Clients like AWS, KPMG, HP, and Mondelez aren't using Tigerhall because it's a nice-to-have. They're using it because organizational change, done the old way, fails spectacularly and expensively.
Wartoft's first business wasn't a startup in the conventional sense. At 16, through Sweden's Junior Achievement program, she started a company teaching senior citizens how to use smartphones and navigate social media. It was her first glimpse of what it means to transfer knowledge across a gap - and her first lesson in making complex things accessible to people who weren't born into them.
Before any of that, there was Sweden. A small village. A teenager who kept asking her teachers why they were teaching memorization when she wanted to learn leadership and finance. At 15, she became a Swedish national champion in both skeet shooting and air rifle - a sport requiring the kind of calm, focused discipline that doesn't often appear on the CVs of B2B SaaS founders. At 18, she bought a one-way ticket to Singapore.
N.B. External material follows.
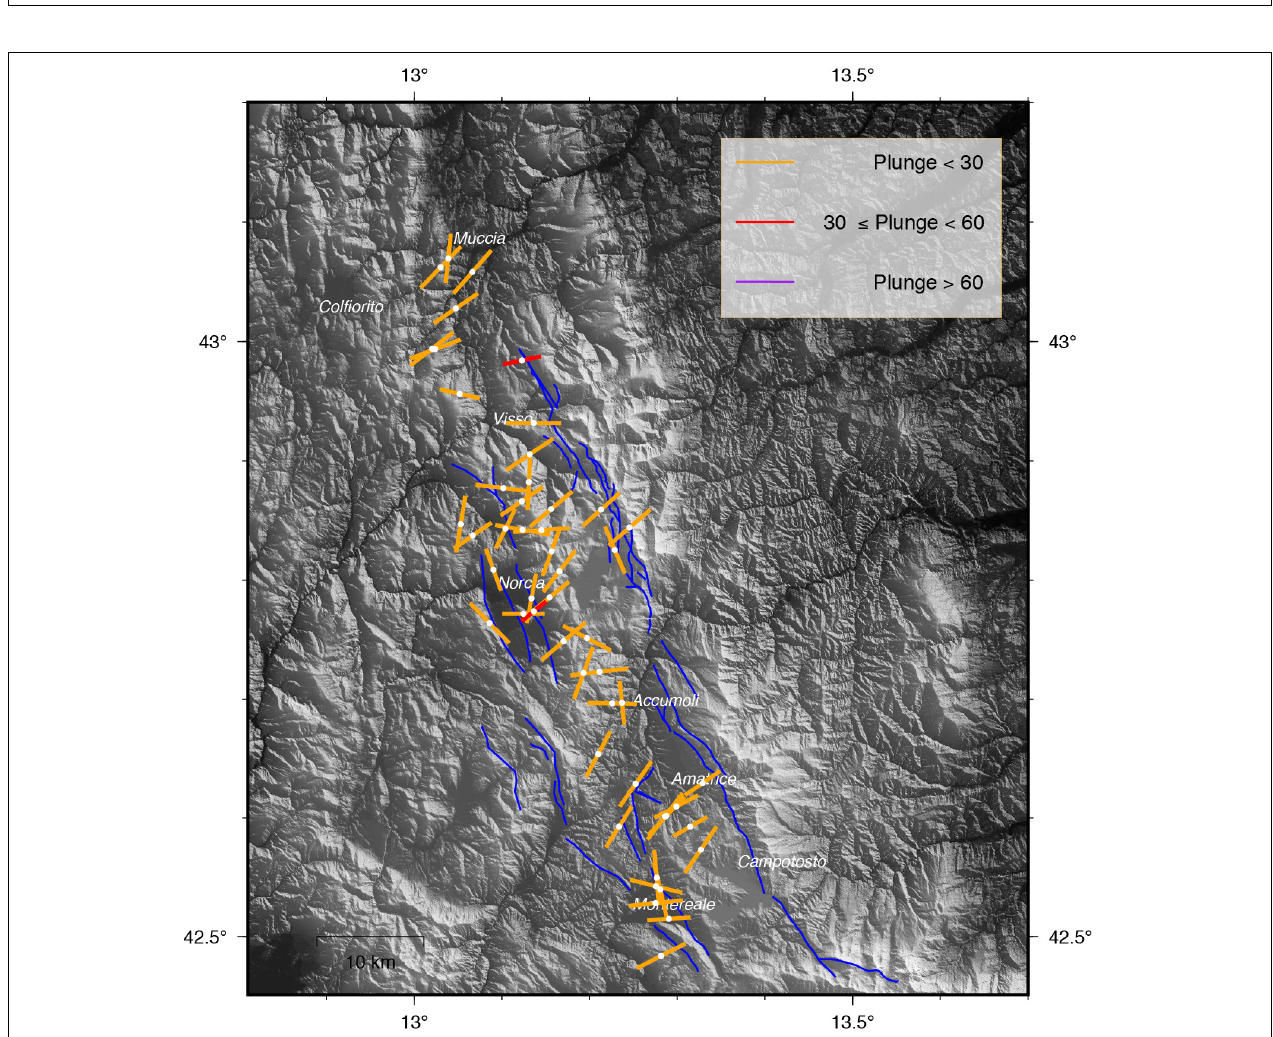
FIGURE 12 | T -axes of focal mechanism solutions determined in the present study for the AVN area. The length of each bar is inversely proportional to the plunge of the axis; colors are related to the 3 groups of plunges reported in the inset; blue lines are the normal faults mapped in this area while red lines are surface ruptures of the AVN seismic sequence (Pucci et al., 2017; Civico et al., 2018; Villani et al., 2018).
The move wasn't impulsive. Singapore in the 2010s was one of the world's great engines of commercial ambition - a city-state where the culture of relentless improvement aligned with everything Wartoft believed about how people should grow. She worked her way into recruiting at Michael Page, rose to lead their Sales & Marketing practice, and quietly began designing the company she would build when the timing was right.
"You must give trust before you can receive it."
- Nellie Wartoft on leadershipThe timing, as it turned out, was 2018. Tigerhall incorporated in Singapore in May of that year, raised a $1.1M seed round by June, and shipped its app to 153 countries by March 2019. The growth arc from there reads like a business school case study in product-market fit: $2M pre-A in 2019, first enterprise client in 2020, $7M Series A from Sequoia Capital and Monk's Hill Ventures in December 2021.
The platform today sits at a meaningful intersection of forces: the post-pandemic urgency around organizational agility, the AI boom making personalization at scale possible, and the growing recognition that change management is a capability gap inside most large organizations. Tigerhall claims 75-90% reduction in manual workload for transformation teams, 87% change adoption rates, and 91% lower external service spend. Those aren't vanity metrics. They're the numbers that keep Fortune 500 procurement teams coming back.
Wartoft now operates from Los Angeles, where Tigerhall is expanding its US footprint with approximately 150 employees across 12 markets. She chairs the Executive Council for Leading Change, hosts "The Only Constant" podcast for transformation executives, speaks at TEDx and the Global CEO Exchange, and sits on the boards of the Swedish Chamber of Commerce Singapore and SGTech's Digital Transformation Chapter.
When she's not navigating the organizational chaos of Fortune 500 transformations, she plays tennis, surfs, and listens to electronic house music. She hires for sense of humor above almost everything else - which tells you something about how she thinks a company should feel from the inside.